Global oil glut: Tsunami hits Saudis, the ruble, and Iran

Amid the plunge in oil prices, Saudi Arabia expects to post a budget deficit of 367 billion riyals (€89.1bn) and Russia’s economy teeters on the brink of a deeper recession, while Iran wants to swiftly boost its oil exports, it emerged yesterday.

Global oil glut: Tsunami hits Saudis, the ruble, and Iran

Saudi will spending 975bn riyals by the end of this year, overshooting the government’s target by 13%, an official told reporters in Riyadh on Monday.

The deficit is at about 16% of GDP, according to Alp Eke, senior economist at National Bank of Abu Dhabi.

“The economic council worked to strengthen the efficiency of non-oil revenue,” preventing the deficit from reaching as high as 500 billion riyals, the official said.

Meanwhile, Russia’s economy shrank for the first time in five months as declines in oil prices rippled through consumption and industrial output, highlighting the risks to a recovery from the country’s recession.

GDP slumped 0.3% in November on a seasonally adjusted basis after gains of 0.1% in October and 0.3% in September, the Economy Ministry said in a report on its website yesterday. GDP shrank 4% last month from a year earlier.

A renewed sell-off in oil is threatening to extend the recession into a second year for what would be Russia’s longest slump in two decades.

While GDP contracted at a slower annual pace last quarter, shrinking crude prices remain a challenge to Vladimir Putin, who said this month that Russia had put the worst of the economic crisis behind it.

“The risk of a deeper decline has intensified,” Andrei Klepach, chief economist at Russian state development lender Vnesheconombank and a former deputy economy minister, said in a report.

Brent crude, used to price Russia’s main export blend called Urals, is poised to end 2015 with the lowest annual average price in 11 years after the Organisation of Petroleum Exporting Countries effectively abandoned output limits earlier this month.

That’s hurting Russia by eroding budget revenue, crippling the ruble, and stoking inflation.

Russian stocks are on track for their first monthly loss since September as the outlook dims for the economy.

The ruble is the world’s third-worst performer in December with an 8% loss against the dollar.

The Economy Ministry estimates GDP will increase 0.7% next year after a contraction projected at 3.9% in 2015.
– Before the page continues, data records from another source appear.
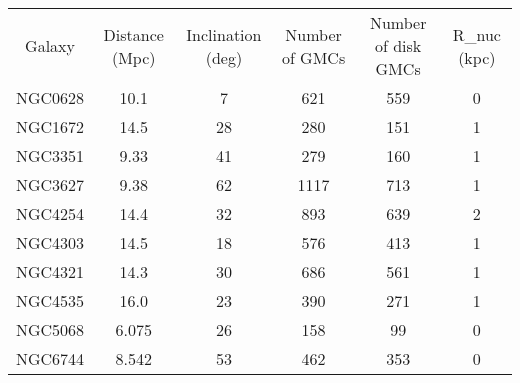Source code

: \begin{table}
\begin{tabular}{cccccc}
Galaxy & Distance (Mpc) & Inclination (deg) & Number of GMCs & Number of disk GMCs & R_{nuc} (kpc) \\
NGC0628 & 10.1 & 7 & 621 & 559 & 0 \\
NGC1672 & 14.5 & 28 & 280 & 151 & 1 \\
NGC3351 & 9.33 & 41 & 279 & 160 & 1 \\
NGC3627 & 9.38 & 62 & 1117 & 713 & 1 \\
NGC4254 & 14.4 & 32 & 893 & 639 & 2 \\
NGC4303 & 14.5 & 18 & 576 & 413 & 1 \\
NGC4321 & 14.3 & 30 & 686 & 561 & 1 \\
NGC4535 & 16.0 & 23 & 390 & 271 & 1 \\
NGC5068 & 6.075 & 26 & 158 & 99 & 0 \\
NGC6744 & 8.542 & 53 & 462 & 353 & 0 \\
\end{tabular}
\end{table}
The central bank is less upbeat, seeing a decline of as much as 1% in 2016 if Urals averages $50 a barrel.

Brent was trading yesterday around $37.17 a barrel on the London-based ICE Futures Europe exchange.

“If the oil price remains at the current level for half a year or a year, then we’ll see the economic decline extended,” former Finance Minister Alexey Kudrin said in an interview with Interfax news service published yesterday.

“We can’t say that the peak of problems has passed.”

Oil slid from the highest level in three weeks, snapping the longest run of gains since April, as Iran repeated its goal of boosting exports after sanctions on the country are lifted.

Iran’s priority is to boost crude shipments to pre-sanction levels, state-backed IRNA reported, citing Oil Minister Bijan Namdar Zanganeh.

The Persian Gulf nation plans to add 500,000 barrels a day of exports within a week after sanctions are removed, said Rokneddin Javadi, head of National Iranian Oil, according to Shana news agency.

The global glut that’s sent crude prices toward their second yearly decline may deepen after Opec effectively abandoned output limits earlier this month.

Brent, the benchmark for more than half the world’s oil, is poised to end 2015 with the lowest annual average price in 11 years, hurting oil-exporting countries and companies.

“If Iran adds as much as it plans to the already oversupplied market, there is definitely less hope for the market in the first half of next year,” Hong Sung Ki, senior commodities analyst at Samsung Futures, said.

The country’s export ambitions “will become a driver for lower prices,” he said.

The 13-member Opec, which controls about 40% of global oil production, abandoned its formal output target in its December 4 as it attempts to drive higher-cost producers.

That is adding to the glut that is also hurting its own members.